Saturday, April 13, 2019

THE MISER


The Miser by Moliere.

Written in a modern translation by Justin Fleming. Directed by Peter Evans. Designer Anna Treagloan. Lighting designer. Matt Cox. Composer and Sound Designer . Max Lyandvert. Mpvement and fight director. Nigel Poulton. Voice and text coach. Jess Chambers. Bell Shakespeare Company. The Playhouse. Canberra Theatre Centre. April 12 to 20 2019. Bookings: www.canberra theatre centre.com.au 0r 62752700


Reviewed by Peter Wilkins

John Bell as Harpagon in Bell Shakespeare's The Miser
The Miser Harpagon stands alone, clutching and caressing his precious box of ten thousand gold crowns.  The lights fade on a sombre moment of puzzled realization after the four doors of the single walled set close behind him. It signals the final departure of his daughter  Elise, engaged to his maid Valére, and his son, Cleante, finally free to marry his ardent love, Mariane. 
Bell Shakespeare’s production of Moliere’s The Miser sparkles with wit and style. It’s a gem of a show, wickedly mischievous in its biting satire and furiously contemporary in Justin Fleming’s adaptation. Director Peter Evans, working ingeniously with designer Anna Tregloan’s  set of doors has turned this boldly modern version into farce with lightning entrances and exits to dazzle and delight. 
Seamus O’Shea as Signor Anselm, Harriet Gordon-
Anderson as Elise, Joanne Tovey as Valére, Elizabeth
Nabbin as Mariane, John Bell as Harpagon, Michelle
Doake as Francine and Russell Smith as the
Chief of Police in Bell Shakespeare’s The Miser.

A stellar cast, headed by the irrepressible John Bell, and under the fast and flashy direction of  Evans, revel in the spirit of classic Moliere. The stock characters, drawn from the traditional Commedia dell’ Arte are readily identifiable. John Bell as Commedia’s Pantalone, the crotchety, miserly patriarch makes a welcome return to the company that he founded thirty years ago. His slovenly unkempt entry in coarse singlet and trousers held up by braces over his stooped frame mark him as a man of poverty, belying his hidden wealth. His crackling, sharp as barbed wire accent is coarse, broad Australian and his demeanour spits vitriol. Bell’s performance, later transformed into an oozing, bewigged and sleazy suitor to Mariane (Elizabeth Nabbin) brilliantly epitomizes the lean and scrawny, mean spirited and avaricious nature of a Pantalone. The production is worth seeing for Bell’s transformative performance alone.

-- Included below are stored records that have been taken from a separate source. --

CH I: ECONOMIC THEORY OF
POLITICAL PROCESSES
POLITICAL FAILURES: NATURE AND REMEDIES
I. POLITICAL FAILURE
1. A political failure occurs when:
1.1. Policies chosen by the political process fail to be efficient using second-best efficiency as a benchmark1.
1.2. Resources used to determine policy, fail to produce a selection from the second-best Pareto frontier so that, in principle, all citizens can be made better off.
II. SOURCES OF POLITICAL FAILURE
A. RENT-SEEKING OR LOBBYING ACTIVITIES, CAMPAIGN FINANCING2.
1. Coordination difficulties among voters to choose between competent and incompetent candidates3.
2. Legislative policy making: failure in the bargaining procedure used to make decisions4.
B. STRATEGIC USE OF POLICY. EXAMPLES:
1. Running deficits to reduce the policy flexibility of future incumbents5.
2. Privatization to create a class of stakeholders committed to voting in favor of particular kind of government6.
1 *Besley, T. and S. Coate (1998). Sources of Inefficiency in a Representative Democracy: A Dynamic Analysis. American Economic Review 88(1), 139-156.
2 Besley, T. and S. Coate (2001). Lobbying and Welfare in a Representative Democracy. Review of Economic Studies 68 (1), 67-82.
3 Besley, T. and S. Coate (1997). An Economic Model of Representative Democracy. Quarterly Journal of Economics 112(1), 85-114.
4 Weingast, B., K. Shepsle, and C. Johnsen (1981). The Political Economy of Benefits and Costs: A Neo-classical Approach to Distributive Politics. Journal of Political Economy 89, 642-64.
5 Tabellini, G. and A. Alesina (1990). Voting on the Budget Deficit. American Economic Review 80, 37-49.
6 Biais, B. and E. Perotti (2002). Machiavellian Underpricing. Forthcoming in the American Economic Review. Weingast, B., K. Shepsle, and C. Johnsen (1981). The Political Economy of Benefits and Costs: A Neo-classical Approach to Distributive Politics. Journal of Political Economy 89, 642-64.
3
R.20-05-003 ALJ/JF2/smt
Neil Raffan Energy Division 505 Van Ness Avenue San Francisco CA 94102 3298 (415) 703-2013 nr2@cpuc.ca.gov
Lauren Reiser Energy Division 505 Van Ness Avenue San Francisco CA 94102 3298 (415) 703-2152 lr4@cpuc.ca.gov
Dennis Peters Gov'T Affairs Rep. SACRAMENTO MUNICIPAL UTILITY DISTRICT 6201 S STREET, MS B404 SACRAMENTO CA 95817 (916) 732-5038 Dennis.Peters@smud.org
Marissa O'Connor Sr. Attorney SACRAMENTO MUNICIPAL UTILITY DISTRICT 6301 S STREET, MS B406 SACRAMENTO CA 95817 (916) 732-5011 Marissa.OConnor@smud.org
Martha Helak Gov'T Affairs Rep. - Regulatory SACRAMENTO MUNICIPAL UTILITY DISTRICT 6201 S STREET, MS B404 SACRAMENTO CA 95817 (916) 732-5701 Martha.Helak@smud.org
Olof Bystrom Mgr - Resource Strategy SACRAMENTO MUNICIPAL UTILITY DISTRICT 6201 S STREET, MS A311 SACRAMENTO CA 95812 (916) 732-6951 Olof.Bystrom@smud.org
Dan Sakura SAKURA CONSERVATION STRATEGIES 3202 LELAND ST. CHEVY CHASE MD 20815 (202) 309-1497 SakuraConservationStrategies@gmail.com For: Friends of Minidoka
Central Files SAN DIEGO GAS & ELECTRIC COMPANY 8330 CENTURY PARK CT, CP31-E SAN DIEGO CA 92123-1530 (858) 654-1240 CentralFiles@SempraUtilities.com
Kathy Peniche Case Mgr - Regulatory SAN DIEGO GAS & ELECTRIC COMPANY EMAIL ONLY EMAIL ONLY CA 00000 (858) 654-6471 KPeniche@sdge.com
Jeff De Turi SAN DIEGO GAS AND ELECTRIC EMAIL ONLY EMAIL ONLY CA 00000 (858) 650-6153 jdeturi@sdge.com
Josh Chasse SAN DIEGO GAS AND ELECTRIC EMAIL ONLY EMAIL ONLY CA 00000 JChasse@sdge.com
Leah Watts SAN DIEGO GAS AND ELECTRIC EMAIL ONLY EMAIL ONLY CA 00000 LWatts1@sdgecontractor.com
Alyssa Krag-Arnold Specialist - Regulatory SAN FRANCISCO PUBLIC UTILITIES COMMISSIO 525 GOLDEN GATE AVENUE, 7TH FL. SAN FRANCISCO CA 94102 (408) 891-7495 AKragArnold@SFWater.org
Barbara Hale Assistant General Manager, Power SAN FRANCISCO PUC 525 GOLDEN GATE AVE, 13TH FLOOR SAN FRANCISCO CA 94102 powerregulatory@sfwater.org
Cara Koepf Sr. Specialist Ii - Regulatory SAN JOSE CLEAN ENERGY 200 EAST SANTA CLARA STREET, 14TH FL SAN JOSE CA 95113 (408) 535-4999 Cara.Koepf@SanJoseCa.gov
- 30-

But that should in no way diminish the stellar performances of a cast that eagerly embrace the pace and pressure of playing farce. The characters leap from the Commedia tradition and the Moliere canon.  Each character is impeccably researched, and yet refreshingly modern, with an ipad toting Chief of Police (Russel Smith), while retaining the classical semblance of the bewigged    Signor Anselm , grandiosely played by Sean O’Shea or  the flamboyantly costumed Francine  played with excessive fervour and cunning by Michelle Doake as the wonderfully ebullient and  impetuous  Arlecchino character of the production.

Michelle Doake as Francine. Elizabeth Nabbin as
Mariane and Damien Strouthos as Cleante

The victims of this comedy of mixed messages and social manners are the lovers Cleante (Damien Strouthos) and Mariane. Fleming’s translation takes mischievous liberty with Moliere’s original by letting his idiomatic rhyme surprise with an opening lover’s tryst between Elise (Harriet Gordon Anderson) and Valére (Jessica Tovey), thus complicating the frantic deceptions even more. Cognisant  of the passing of three hundred and fifty years, Fleming lends his translation a feistier touch. Elise and Cleante, though firmly kept beneath their father’s niggardly will, are bolder in their retorts, children of will, aided and abetted by Francine and Valére against the forces of the bumbling clownish cook cum driver, Jamie Oxenbould. Bell Shakespeare’s The Miser draws out a more contemporary family conflict, yet with the universal rules of status that apply. It is what makes this production so immediately accessible.
All’s well that ends well for lovers and the like, though not for a man left bewildered and confused by his own vices. To discover the ending and the revelation that seals Harpagon’s ultimate fate, you will need to see this immaculately staged comedy. I will offer no spoilers other than to augur a happy ending. The Miser is rarely staged, and certainly not as Fleming’s sharp and hilarious version, or by a cast so attuned to the ridiculous and potentially perilous nature of the human condition, its frailties and its love.